Она ничего не ответила.

Литта отошел к окну и, кажется, начал смотреть в него. В комнате стало тихо, так тихо, будто хоронили кого-нибудь и пред раскрытым гробом рыдания вдруг остановились на минуту, чтобы начаться с новою силою. Литта чувствовал, что он хоронит любовь свою.

Скавронская встала со своего места, пошатнувшись, сделала два шага к нему и опустила руку ему на плечо.

– Ну, прощайте, – проговорила она. – Прощайте! Мы не увидимся с вами?

– Нет, графиня… лучше…

– Да, лучше, – ответила она, – уезжайте… уезжайте… скорей!..

И снова, не совладав с собою, граф вдруг охватил молодую женщину, прижал к себе, и на один миг счастье вернулось к нему.

– Прощай навсегда! – шептал он.

Крючок у двери стукнул, и распорядительный смотритель влетел в комнату, заявляя, что лошади готовы.

ЧАСТЬ ТРЕТЬЯ

I. Курьер из Италии

С тех пор как Литта поселился в Гатчине, в ожидании, пока дела его позволят ему уехать наконец совсем из Петербурга, он окончательно потерял свой вдруг возникший престиж в придворном обществе и на него махнули рукой, как на человека «конченого», карьера которого потеряна навсегда, по крайней мере в России.

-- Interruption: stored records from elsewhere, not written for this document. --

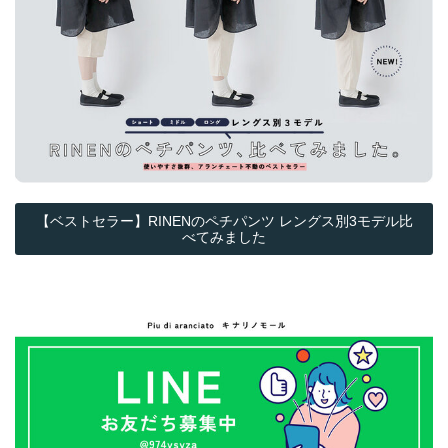
【ベストセラー】RINENのペチパンツ レングス別3モデル比
べてみました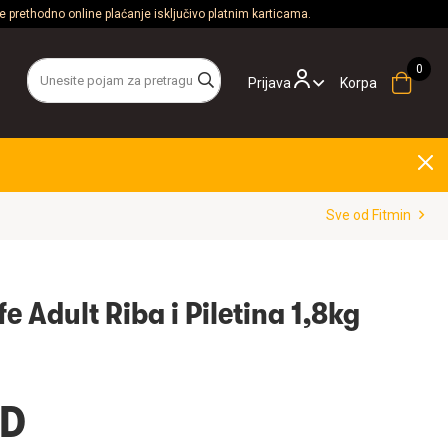
 prethodno online plaćanje isključivo platnim karticama.
Prijava
Korpa
Sve od Fitmin
fe Adult Riba i Piletina 1,8kg
SD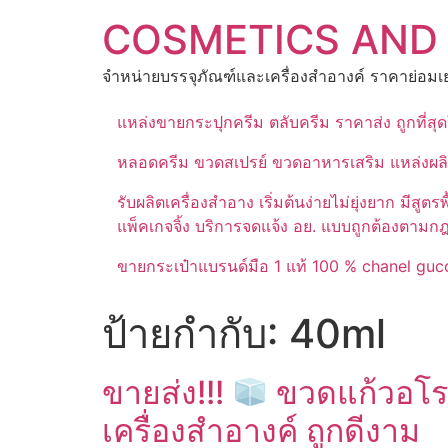
Skip
COSMETICS AND
to
content
จำหน่ายบรรจุภัณฑ์และเครื่องสำอางค์ ราคาย่อมเย
แหล่งขายกระปุกครีม ตลับครีม ราคาส่ง ถูกที่ส
หลอดครีม ขวดสเปรย์ ขวดอาหารเสริม แหล่งผล
รับผลิตเครื่องสำอาง เริ่มต้นง่ายไม่ยุ่งยาก 
แพ็คเกจจิ้ง บริการจดแจ้ง อย. แบบถูกต้องตามก
ขายกระเป๋าแบรนด์มือ 1 แท้ 100 % chanel gucc
ป้ายกำกับ:
40ml
ขายส่ง!!!
ขวดแก้วอโรม
เครื่องสำอางค์ ถูกดีงาม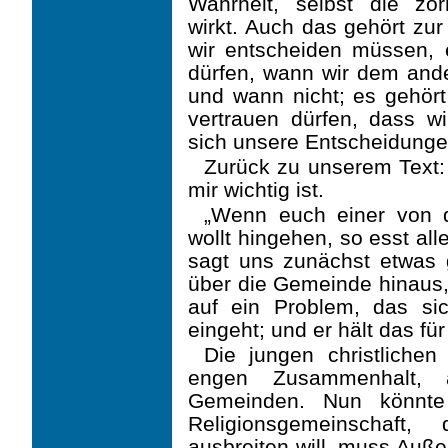
Wahrheit, selbst die zor
wirkt. Auch das gehört zur
wir entscheiden müssen, 
dürfen, wann wir dem and
und wann nicht; es gehört
vertrauen dürfen, dass 
sich unsere Entscheidungen
Zurück zu unserem Text: 
mir wichtig ist.
„Wenn euch einer von d
wollt hingehen, so esst al
sagt uns zunächst etwas 
über die Gemeinde hinaus,
auf ein Problem, das sic
eingeht; und er hält das für 
Die jungen christliche
engen Zusammenhalt, 
Gemeinden. Nun könnt
Religionsgemeinschaft,
ausbreiten will, muss Auße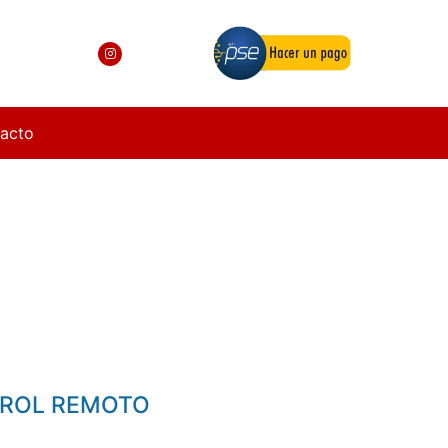
acto
TROL REMOTO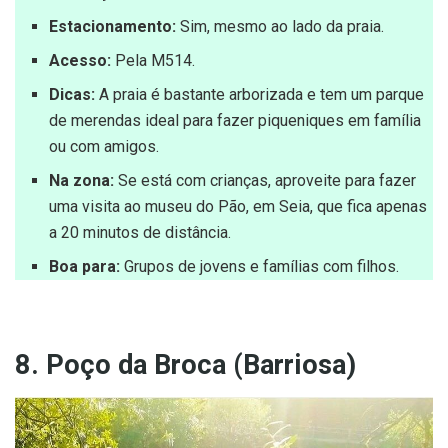
Estacionamento:
Sim, mesmo ao lado da praia.
Acesso:
Pela M514.
Dicas:
A praia é bastante arborizada e tem um parque
de merendas ideal para fazer piqueniques em família
ou com amigos.
Na zona:
Se está com crianças, aproveite para fazer
uma visita ao museu do Pão, em Seia, que fica apenas
a 20 minutos de distância.
Boa para:
Grupos de jovens e famílias com filhos.
8. Poço da Broca (Barriosa)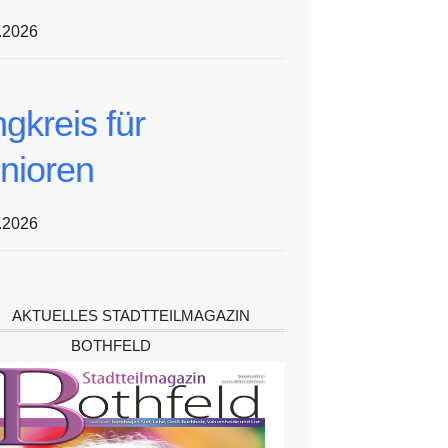
.2026
ngkreis für
nioren
.2026
AKTUELLES STADTTEILMAGAZIN
BOTHFELD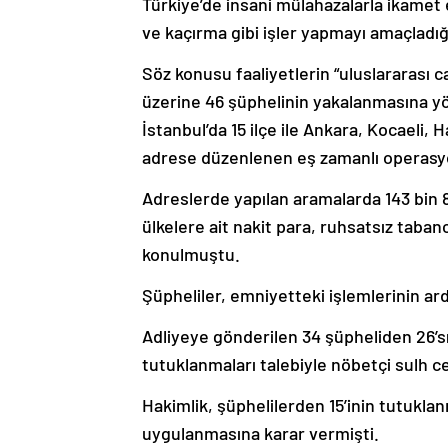
Türkiye’de insani mülahazalarla ikamet e
ve kaçırma gibi işler yapmayı amaçladığı
Söz konusu faaliyetlerin “uluslararası 
üzerine 46 şüphelinin yakalanmasına yö
İstanbul’da 15 ilçe ile Ankara, Kocaeli, 
adrese düzenlenen eş zamanlı operasyo
Adreslerde yapılan aramalarda 143 bin 8
ülkelere ait nakit para, ruhsatsız tabanc
konulmuştu.
Şüpheliler, emniyetteki işlemlerinin ard
Adliyeye gönderilen 34 şüpheliden 26’sı
tutuklanmaları talebiyle nöbetçi sulh c
Hakimlik, şüphelilerden 15’inin tutuklanm
uygulanmasına karar vermişti.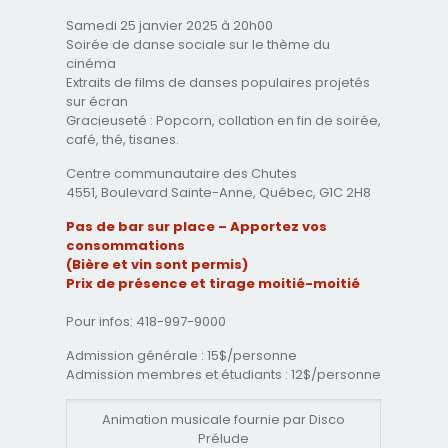
Samedi 25 janvier 2025 à 20h00
Soirée de danse sociale sur le thème du
cinéma
Extraits de films de danses populaires projetés
sur écran
Gracieuseté : Popcorn, collation en fin de soirée,
café, thé, tisanes.
Centre communautaire des Chutes
4551, Boulevard Sainte-Anne, Québec, G1C 2H8
Pas de bar sur place – Apportez vos
consommations
(Bière et vin sont permis)
Prix de présence et tirage moitié-moitié
Pour infos: 418-997-9000
Admission générale : 15$/personne
Admission membres et étudiants : 12$/personne
Animation musicale fournie par Disco
Prélude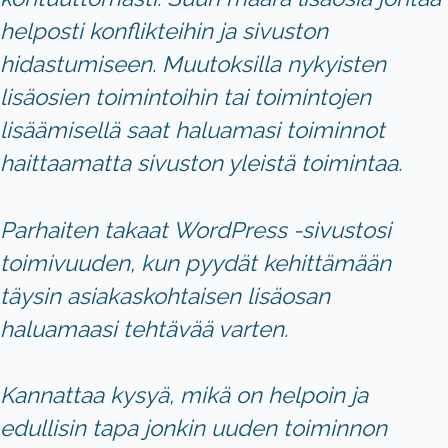
helposti konflikteihin ja sivuston
hidastumiseen. Muutoksilla nykyisten
lisäosien toimintoihin tai toimintojen
lisäämisellä saat haluamasi toiminnot
haittaamatta sivuston yleistä toimintaa.
Parhaiten takaat WordPress -sivustosi
toimivuuden, kun pyydät kehittämään
täysin asiakaskohtaisen lisäosan
haluamaasi tehtävää varten.
Kannattaa kysyä, mikä on helpoin ja
edullisin tapa jonkin uuden toiminnon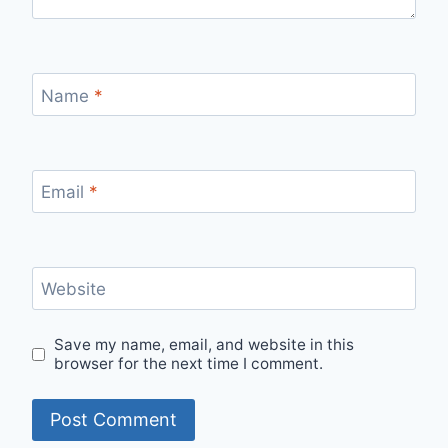
Name
*
Email
*
Website
Save my name, email, and website in this
browser for the next time I comment.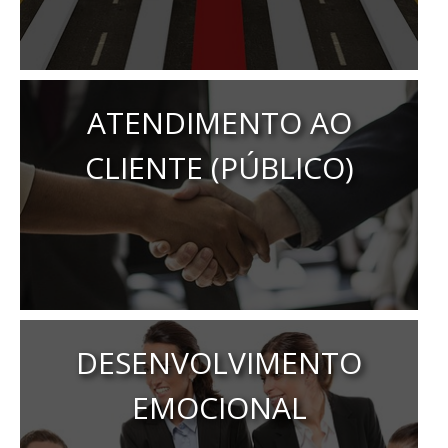
ATENDIMENTO AO
CLIENTE (PÚBLICO)
DESENVOLVIMENTO
EMOCIONAL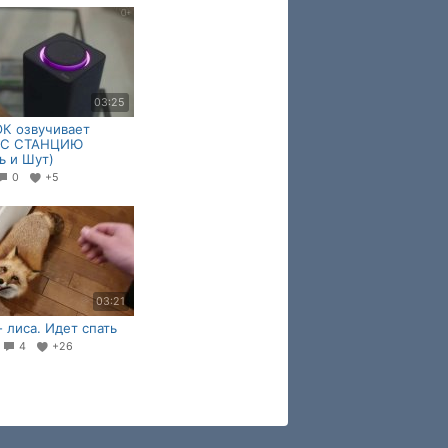
03:25
К озвучивает
КС СТАНЦИЮ
ь и Шут)
0
+5
03:21
- лиса. Идет спать
2
4
+26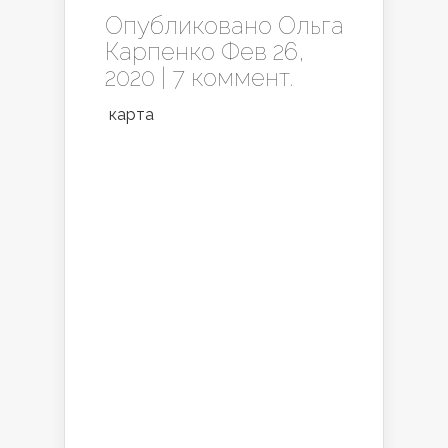
Опубликовано
Ольга
Карпенко
Фев 26,
2020 |
7 коммент.
карта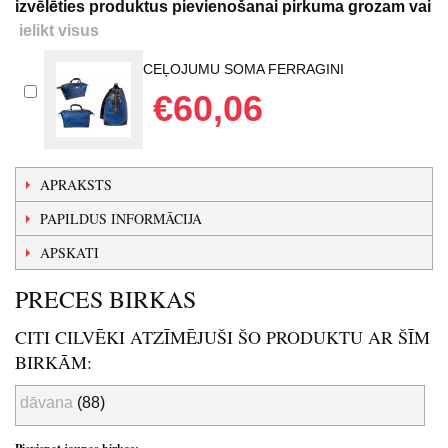
izvēlēties produktus pievienošanai pirkuma grozam vai
ielikt visus
CEĻOJUMU SOMA FERRAGINI
€60,06
APRAKSTS
PAPILDUS INFORMĀCIJA
APSKATI
PRECES BIRKAS
CITI CILVĒKI ATZĪMĒJUŠI ŠO PRODUKTU AR ŠĪM
BIRKĀM:
dāvana
(88)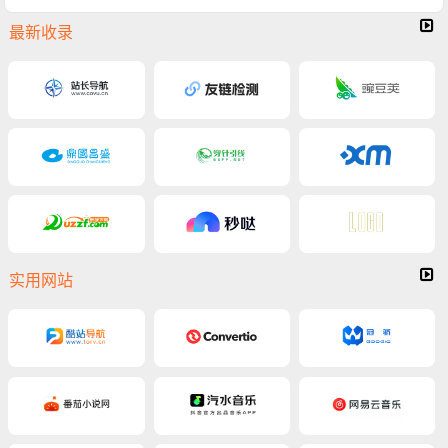
最新收录
实用网站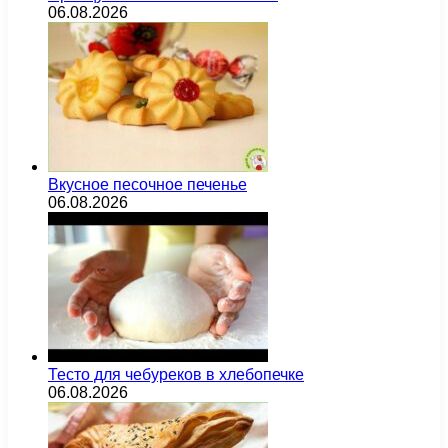
06.08.2026
Вкусное песочное печенье
06.08.2026
Тесто для чебуреков в хлебопечке
06.08.2026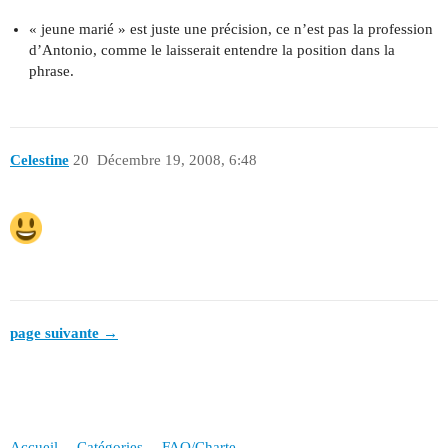
« jeune marié » est juste une précision, ce n’est pas la profession
d’Antonio, comme le laisserait entendre la position dans la
phrase.
Celestine
20
Décembre 19, 2008, 6:48
page suivante →
Accueil
Catégories
FAQ/Charte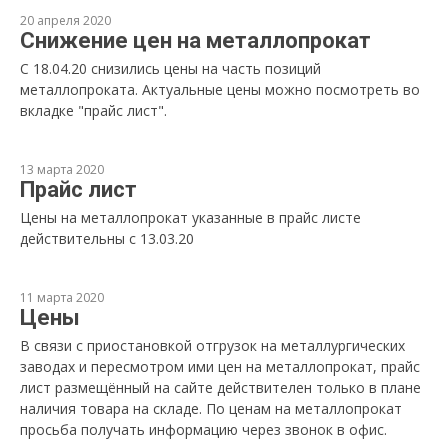
20 апреля 2020
Снижение цен на металлопрокат
С 18.04.20 снизились цены на часть позиций
металлопроката. Актуальные цены можно посмотреть во
вкладке "прайс лист".
13 марта 2020
Прайс лист
Цены на металлопрокат указанные в прайс листе
действительны с 13.03.20
11 марта 2020
Цены
В связи с приостановкой отгрузок на металлургических
заводах и пересмотром ими цен на металлопрокат, прайс
лист размещённый на сайте действителен только в плане
наличия товара на складе. По ценам на металлопрокат
просьба получать информацию через звонок в офис.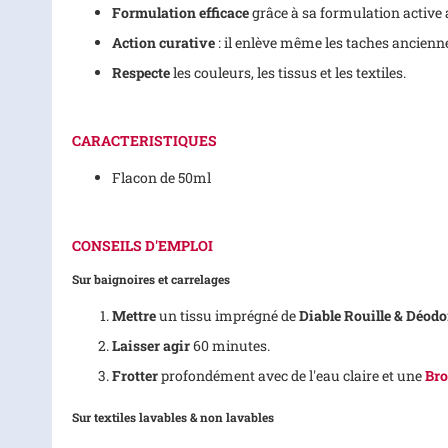
Formulation efficace
grâce à sa formulation active 
Action curative
: il enlève même les taches ancienne
Respecte
les couleurs, les tissus et les textiles.
CARACTERISTIQUES
Flacon de 50ml
CONSEILS D'EMPLOI
Sur baignoires et carrelages
Mettre
un tissu imprégné de
Diable Rouille & Déodo
Laisser agir
60 minutes.
Frotter
profondément avec de l'eau claire et une
Bro
Sur textiles lavables & non lavables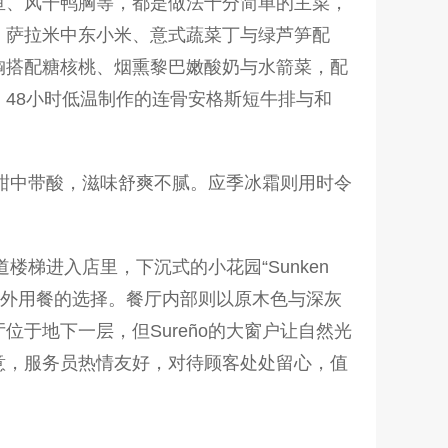
鱼、风干鸭胸等，都是做法十分简单的主菜，
，萨拉米中东小米、意式蔬菜丁与绿芦笋配
胸搭配糖核桃、烟熏黎巴嫩酸奶与水箭菜，配
48小时低温制作的连骨安格斯短牛排与和
，甜中带酸，滋味舒爽不腻。应季冰霜则用时令
楼梯进入店里，下沉式的小花园“Sunken
户外用餐的选择。餐厅内部则以原木色与深灰
于地下一层，但Sureño的大窗户让自然光
意，服务员热情友好，对待顾客处处留心，值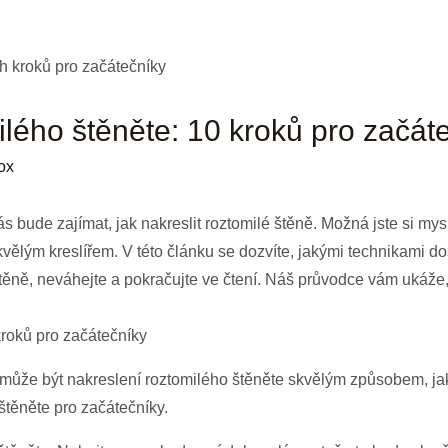
ilého štěněte: 10 kroků pro začát
ox
ás bude zajímat, jak nakreslit roztomilé štěně. Možná jste si mysle
kvělým kreslířem. V této článku se dozvíte, jakými technikami d
štěně, neváhejte a pokračujte ve čtení. Náš průvodce vám ukáže,
kroků pro začátečníky
může být nakreslení roztomilého štěněte skvělým způsobem, jak 
 štěněte pro začátečníky.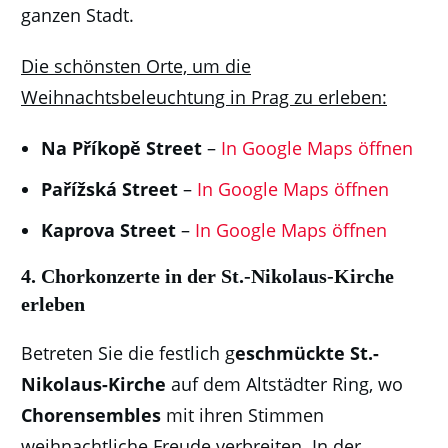
ganzen Stadt.
Die schönsten Orte, um die
Weihnachtsbeleuchtung in Prag zu erleben:
Na Příkopě Street
–
In Google Maps öffnen
Pařížská Street
–
In Google Maps öffnen
Kaprova Street
–
In Google Maps öffnen
4.
Chorkonzerte in der St.-Nikolaus-Kirche
erleben
Betreten Sie die festlich g
eschmückte St.-
Nikolaus-Kirche
auf dem Altstädter Ring, wo
Chorensembles
mit ihren Stimmen
weihnachtliche Freude verbreiten. In der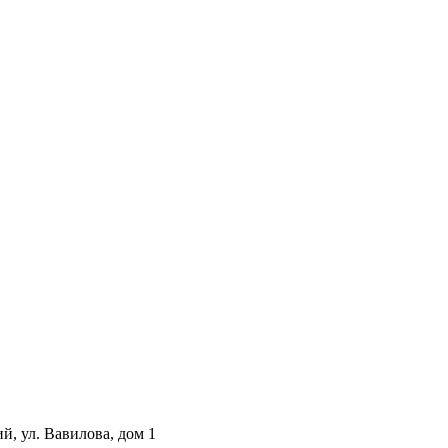
й, ул. Вавилова, дом 1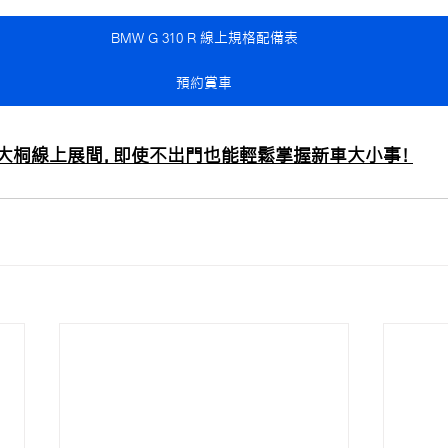
BMW G 310 R 線上規格配備表
預約賞車
大桐線上展間，即使不出門也能輕鬆掌握新車大小事！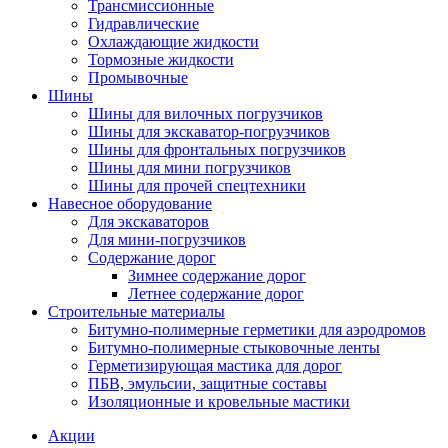
Трансмиссионные
Гидравлические
Охлаждающие жидкости
Тормозные жидкости
Промывочные
Шины
Шины для вилочных погрузчиков
Шины для экскаватор-погрузчиков
Шины для фронтальных погрузчиков
Шины для мини погрузчиков
Шины для прочей спецтехники
Навесное оборудование
Для экскаваторов
Для мини-погрузчиков
Содержание дорог
Зимнее содержание дорог
Летнее содержание дорог
Строительные материалы
Битумно-полимерные герметики для аэродромов
Битумно-полимерные стыковочные ленты
Герметизирующая мастика для дорог
ПБВ, эмульсии, защитные составы
Изоляционные и кровельные мастики
Акции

Впрочем, его отъезд в Гатчину возбудил в первые дни большие толки.

– Нет, представьте себе, Литта-то каков, а? А ведь мы думали было… и вдруг… – говорили одни.

– Нет, – возражали другие, – мы ждали этого… мы всегда говорили. Но все-таки странно…

Однако мало-помалу оказалось, что все ожидали именно того, что случилось; все предвидели это и, сойдясь наконец на этом и сами уверив себя, что они действительно предвидели, стали забывать о Литте.

Поэтому случилось и следующее: когда Грибовский принес составленную им бумагу о Мальтийском ордене Зубову, тот прочел ее со вниманием, очень похвалил, но отложил в сторону, сказав, что «теперь не надо уже», и самодовольно улыбнулся. Счастливая звезда этого бездарного, бесталанного, но красивого мальчика, видимо, не закатывалась, и он не задумывался сейчас же приписать своему влиянию исчезновение Литты с петербургского горизонта.

– Так как же, ваша светлость, вы простите теперь ему? – спросил Грибовский, поглядывая на отложенную бумагу.

– Там увидим еще… но теперь я думаю повременить… да… А какие еще бумаги у тебя? – добавил Зубов, кивнув на толстый портфель.

– Из Италии приехал курьер, ваша светлость, – ответил Грибовский.

– И привез кипу бумаг? – недовольно подхватил Зубов. – Ты разобрал их?